Despite the successes of conservancies, the interference of traditional authorities in their affairs in the region has been identified as a major stumbling block which continues to impede progress. 

One such complaint was raised by Balyerwa conservancy chairperson Knox Salushando during a recent visit to the region by the parliamentary standing committee on natural resources. The latter gauged progress made by conservancies under the Community-Based Natural Resources Management (CBNRM) programme, which has empowered rural communities to conserve and manage their own natural resources to improve their livelihoods.

“We have had challenges with some families who reside in the area but pay their allegiances to different traditional authorities being sidelined by the relevant traditional authority.

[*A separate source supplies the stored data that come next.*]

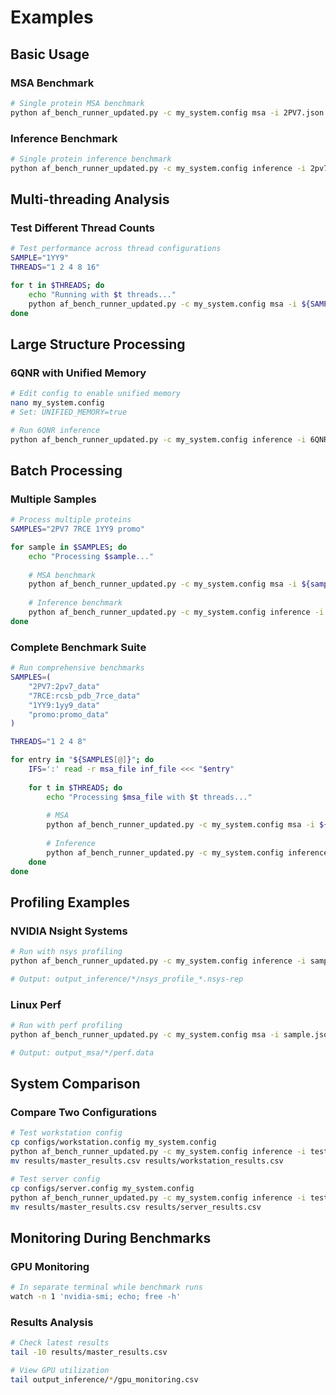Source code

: # Examples

## Basic Usage

### MSA Benchmark
```bash
# Single protein MSA benchmark
python af_bench_runner_updated.py -c my_system.config msa -i 2PV7.json -t 4
```

### Inference Benchmark
```bash
# Single protein inference benchmark
python af_bench_runner_updated.py -c my_system.config inference -i 2pv7_data.json -t 4
```

## Multi-threading Analysis

### Test Different Thread Counts
```bash
# Test performance across thread configurations
SAMPLE="1YY9"
THREADS="1 2 4 8 16"

for t in $THREADS; do
    echo "Running with $t threads..."
    python af_bench_runner_updated.py -c my_system.config msa -i ${SAMPLE}.json -t $t
done
```

## Large Structure Processing

### 6QNR with Unified Memory
```bash
# Edit config to enable unified memory
nano my_system.config
# Set: UNIFIED_MEMORY=true

# Run 6QNR inference
python af_bench_runner_updated.py -c my_system.config inference -i 6QNR_subset_data.json -t 1
```

## Batch Processing

### Multiple Samples
```bash
# Process multiple proteins
SAMPLES="2PV7 7RCE 1YY9 promo"

for sample in $SAMPLES; do
    echo "Processing $sample..."
    
    # MSA benchmark
    python af_bench_runner_updated.py -c my_system.config msa -i ${sample}.json -t 4
    
    # Inference benchmark
    python af_bench_runner_updated.py -c my_system.config inference -i ${sample}_data.json -t 4
done
```

### Complete Benchmark Suite
```bash
# Run comprehensive benchmarks
SAMPLES=(
    "2PV7:2pv7_data"
    "7RCE:rcsb_pdb_7rce_data"  
    "1YY9:1yy9_data"
    "promo:promo_data"
)

THREADS="1 2 4 8"

for entry in "${SAMPLES[@]}"; do
    IFS=':' read -r msa_file inf_file <<< "$entry"
    
    for t in $THREADS; do
        echo "Processing $msa_file with $t threads..."
        
        # MSA
        python af_bench_runner_updated.py -c my_system.config msa -i ${msa_file}.json -t $t
        
        # Inference  
        python af_bench_runner_updated.py -c my_system.config inference -i ${inf_file}.json -t $t
    done
done
```

## Profiling Examples

### NVIDIA Nsight Systems
```bash
# Run with nsys profiling
python af_bench_runner_updated.py -c my_system.config inference -i sample_data.json -t 4 -p nsys

# Output: output_inference/*/nsys_profile_*.nsys-rep
```

### Linux Perf
```bash
# Run with perf profiling
python af_bench_runner_updated.py -c my_system.config msa -i sample.json -t 4 -p perf

# Output: output_msa/*/perf.data
```

## System Comparison

### Compare Two Configurations
```bash
# Test workstation config
cp configs/workstation.config my_system.config
python af_bench_runner_updated.py -c my_system.config inference -i test_data.json -t 8
mv results/master_results.csv results/workstation_results.csv

# Test server config
cp configs/server.config my_system.config
python af_bench_runner_updated.py -c my_system.config inference -i test_data.json -t 8
mv results/master_results.csv results/server_results.csv
```

## Monitoring During Benchmarks

### GPU Monitoring
```bash
# In separate terminal while benchmark runs
watch -n 1 'nvidia-smi; echo; free -h'
```

### Results Analysis
```bash
# Check latest results
tail -10 results/master_results.csv

# View GPU utilization
tail output_inference/*/gpu_monitoring.csv
```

These incidents are common in the region, although our constitution clearly stipulates that a community member may only stop being a member when they die, resign, or migrate to other areas, and not through tribal affiliation,” he moaned recently.

The minister thus advised everyone to work together with vigour and determination to achieve national developmental goals as set out in the Harambee Prosperity Plan, National Development Plans, and Namibia’s road map to prosperity, Vision 2030. 

Despite the tribal differences, Shifeta pronounced the Zambezi region as one of the shining regions when it comes to wildlife conservation success stories, and community-based natural resources’ management initiatives.

The two project activities that were handed over, both co-financed by the Federal Republic of Germany through the KfW Development Bank and the Namibian government, demonstrate a practical implementation of the resolutions taken at the May 2023 human-wildlife conflict management conference. 

These technical solutions and grant programmes are community-led, and are thus empowering communities largely affected by human-wildlife conflict here. 

Under the Community Conservation Fund of Namibia, specifically the “Poverty- Oriented Support to Community Conservation in Namibia Project”, the measures to be financed have been identified through a participatory manner, and proposed by the communities themselves. 

These will include the construction of predator-proof kraals to protect livestock from predators, various investments in water infrastructure to reduce conflict between people, livestock and the threat from crocodiles and elephants, as it may apply in each conservancy. 

Other measures will be investments in tin fencing to scare away hippos and elephants from the crop fields, investments in the Lion Ranger Programme to create a sense of safety in the communities, and equally to create much-needed jobs for conservancy staff.  

The Community Livelihood Development and Human-Wildlife Conflict Mitigation Project, also locally known as “Lifolofolo Ki Bupilo Project”, which means “Wildlife is Life”, is the first of its kind where the environment ministry is not only the programme executing agency, but also the project implementing unit alongside the agriculture and fisheries ministries. 

Overall, the German government’s financial contribution towards the community conservation fund of Namibia is 19 million Euros (approximately N$382.8 million), of which 8 million Euros (about N$161.2 million) is for human-wildlife conflict mitigation, and 11 million Euros (approximately N$221.6 million) earmarked for mitigating the effects of the Covid-19 pandemic in Namibia’s communal conservancies. 

Shifeta implored the beneficiaries of the grants to make maximum and efficient use of the funds provided, and only for the reasons they have been provided.